Mr. Bauer does not favor making the life voters a conservative version of the Nader Raiders for 2008. “I think the great hope is that these voters aren’t faced with the Giuliani versus Hillary option,” he said. “But if he gets the nomination a lot of people will try to get from him commitments that will make it clear to him that he would be better than Hillary on life.”
In some ways, they already are. Mr. Giuliani has talked recently in Iowa, where some polls have him in fourth place, about encouraging adoption. But it goes without saying that the mayor is not doing enough. If he was, he wouldn’t have people like James Dobson talking about running a third-party candidate if he won the nomination.
Mr. Giuliani should take a page from the playbook of his nemesis, Hillary Clinton. Like Rudy, Hillary has a problem with elements of her base, namely the one in five Democrats who think the world would be better off if America lost the war for Iraq, those voters who favor an immediate withdrawal from Iraq.
Faced with the angry anti-war left, Mrs. Clinton knows she is not going to get their vote. But at the least she can win their neutrality and get them not to actively hate her. So she shows up at the Yearly Kos convention, refuses to condemn MoveOn.org and buffers her vote for a hawkish Iran resolution by sponsoring another resolution that demands the president to ask for Congress’s permission if he chooses to bomb Iran.
All the while, Mrs. Clinton’s positions on national security are several ticks to the right of the base, but she associates herself symbolically with these angry voters, and is hoping she gets a pass.
Mr. Giuliani needs to do something like that with the life and marriage set. To start he can go on the 700 Club with Pat Robertson, a major evangelical leader who was not at the Salt Lake City confab, and clarify those subsidized abortion remarks. “When I said I would favor federal subsidies, I meant I would oppose federal subsidies for abortion.” Something like that.

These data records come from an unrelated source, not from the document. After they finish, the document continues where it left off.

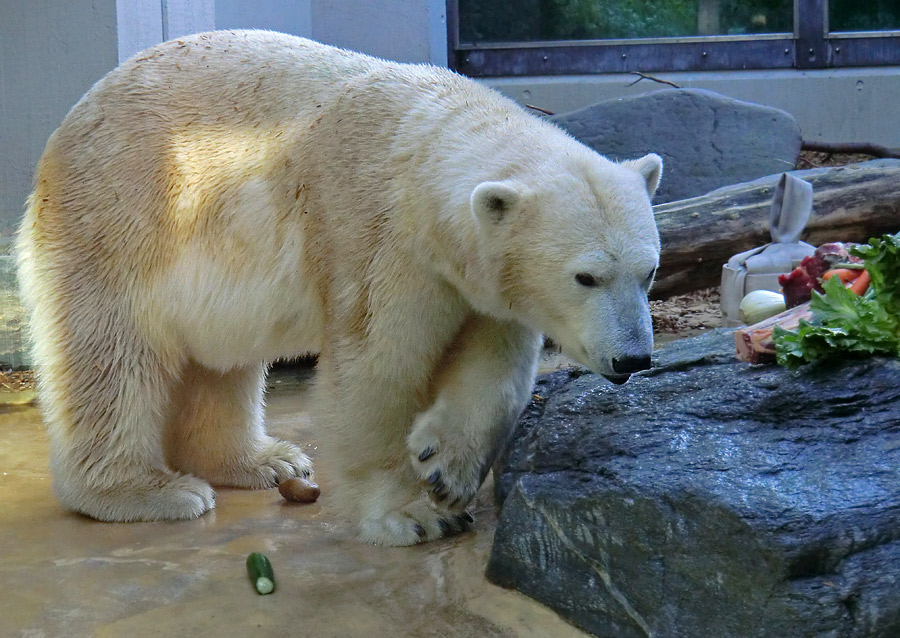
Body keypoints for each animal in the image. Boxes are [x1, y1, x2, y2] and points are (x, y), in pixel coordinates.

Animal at [14, 30, 660, 548]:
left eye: (648, 270)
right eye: (586, 276)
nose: (632, 358)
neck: (422, 144)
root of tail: (63, 133)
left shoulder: (479, 277)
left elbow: (495, 368)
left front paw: (444, 466)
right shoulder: (379, 238)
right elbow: (376, 372)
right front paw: (410, 515)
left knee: (222, 363)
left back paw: (265, 460)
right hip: (123, 218)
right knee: (111, 354)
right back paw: (148, 491)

He also could speak, as a lawyer, of his fondness for the judicial philosophy of Justice Scalia, and of how when he is president he hopes to clone Mr. Scalia so he may serve in as many courts as possible.

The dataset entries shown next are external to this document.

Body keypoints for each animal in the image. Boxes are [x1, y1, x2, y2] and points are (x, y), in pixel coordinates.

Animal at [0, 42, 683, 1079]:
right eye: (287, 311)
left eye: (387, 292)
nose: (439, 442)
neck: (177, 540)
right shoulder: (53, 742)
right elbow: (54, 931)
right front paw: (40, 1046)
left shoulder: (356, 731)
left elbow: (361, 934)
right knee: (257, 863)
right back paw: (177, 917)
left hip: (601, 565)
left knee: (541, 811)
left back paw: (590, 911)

Mr. Giuliani should begin to remind the voters of his own record against the moral degradation of our culture. The Giuliani campaign could run an ad reminding Iowans of his campaign against the pornographers in Times Square.

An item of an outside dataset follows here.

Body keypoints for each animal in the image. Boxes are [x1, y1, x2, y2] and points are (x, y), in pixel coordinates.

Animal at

The former mayor could give speeches reminding voters of how he stood up to the Brooklyn Museum of Art when it displayed Chris Ofili’s “Holy Virgin Mary,” depicting Mary surrounded by cherubim and seraphim in elephant dung and close-up photos of women’s genitalia.
“I have a message to the artists who want federal grants for urinating on the crucifix,” he could say on the stump.”Your days on the dole are over when I’m president.” The mayor will barely be able to hear the condemnation from NPR over the applause of the primary voters.
Finally, Mr. Giuliani needs to turn his greatest strength — his moral clarity on the war — into a values issue.
President Bush has been loath to emphasize our enemy’s fanatical and violent devotion to an extremist form of Islam, but Mr. Giuliani need not shy away from the subject. He can always qualify his remarks by repeating that he is not talking about most Muslims, only those that consider it appropriate to murder the rest of us Catholics, Christians, and Jews.
It doesn’t hurt that Mr. Giuliani’s skepticism about a Palestinian state adheres closely with the evangelical voters as well.
None of this is going to win James Dobson or Gary Bauer over to the Giuliani camp. But there is a chance they won’t actively sabotage him. With a little luck, the anti-abortion vote will split between the newcomer to the cause, Mitt Romney, and the newcomer to the race, Fred Thompson.